Benchmark Run: Focused dep_tracking_skip.dart (two order-flipped passes) + release-suite single-pass A/B + Tracelite stream-rerun-dispatch decision; see Results.

Problem

After exp 159 cleared the writer reply/request path, exp 147's residual

writer/request bucket on stream-active workloads stayed the largest

remaining slice. The recent rejection cluster (exp 170 Mutex.tryLock +

non-async Writer.execute, exp 171 cached _resolvedRuntime, exp 151

Completer<T>.sync() writer response) attacked that bucket by trimming

microtask hops; all three sat at or below the focused-harness noise floor.

The JOURNAL ["Mirroring a rejected experiment on the symmetric path does

not reopen its rejection"](JOURNAL.md) calls for a mechanism change, not

another scheduling tweak.

Looking elsewhere in the per-write path, the writer always populates a

dirty table / column set via SQLite's preupdate_hook (`native/resqlite.c

:preupdate_hook → dirty_set_add + dirty_columns_add_for_active_stmt`)

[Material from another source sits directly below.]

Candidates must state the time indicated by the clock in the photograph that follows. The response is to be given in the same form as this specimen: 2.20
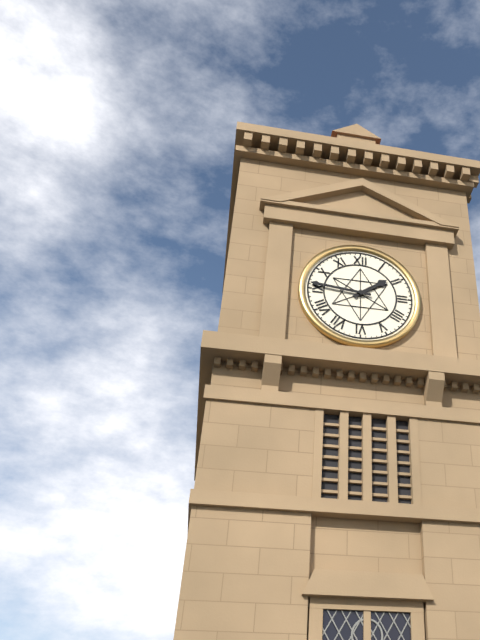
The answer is 1.46
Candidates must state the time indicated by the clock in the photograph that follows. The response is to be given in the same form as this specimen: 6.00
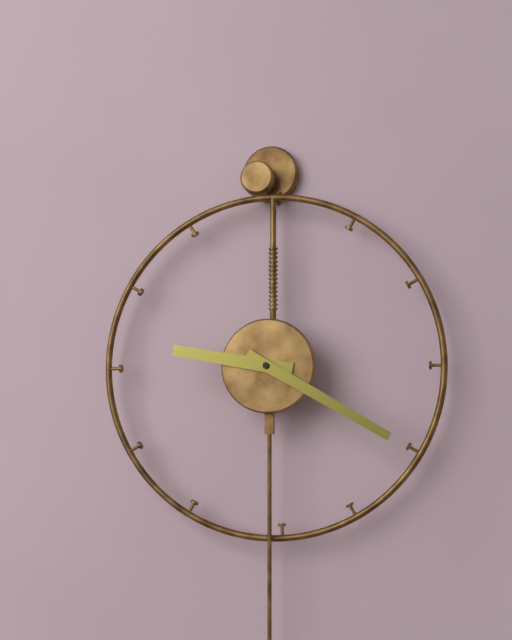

on every row mutation, then harvests it back to Dart at reply via

getDirtyTableDependencies (two FFI calls + toDartString per dirty

entry + TableDependency construction). When no streams are registered,

StreamEngine.onDependencyChanges short-circuits with _entries.isEmpty

— the harvest result is consumed by an immediate return. The accumulation

work in C and the marshalling work in Dart are then both wasted.

Hypothesis

Toggling preupdate_hook off at the C level (and skipping the reply

harvest) when _streamEngine.length == 0 at request-send time should

reduce per-row preupdate cost on wide / batch writes and the per-write

harvest cost on single-row writes, without affecting workloads that have

streams active. Acceptance criterion (set before running): Single Inserts

and Concurrent Single Inserts move at least 3% on the release suite with

neutral keyed-PK / A11c / many-streams measured-elapsed under Tracelite.

Approach

Native (native/resqlite.c, native/resqlite.h). Added a

track_dirty field to resqlite_db (default 1) and a fast `if

(!sdb->track_dirty) return; at the top of preupdate_hook` so the

per-row dirty_set_add + dirty_columns_add_for_active_stmt work is

skipped wholesale when off. New FFI exporter

resqlite_set_track_dirty(db, enabled) lets the writer isolate flip

the flag.

Bindings (lib/src/native/resqlite_bindings.dart). FFI binding

resqliteSetTrackDirty(db, int), mirrored from the header.

Request shape (lib/src/writer/write_worker.dart). Added a

tracksDirty: bool field to ExecuteRequest, BatchRequest,

CommitRequest, plus a new DrainRequest no-op barrier. The writer

isolate caches the native flag in _WriterState.nativeTrackEnabled

and uses _ensureTrackDirty(state, enabled) to call the FFI only on

transitions.

Handler gating.
_handleExecute / _handleBatch at txDepth == 0: track and harvest

follow the request flag. When off, the harvest call is replaced with

TableDependencies.none (the C dirty set was never populated).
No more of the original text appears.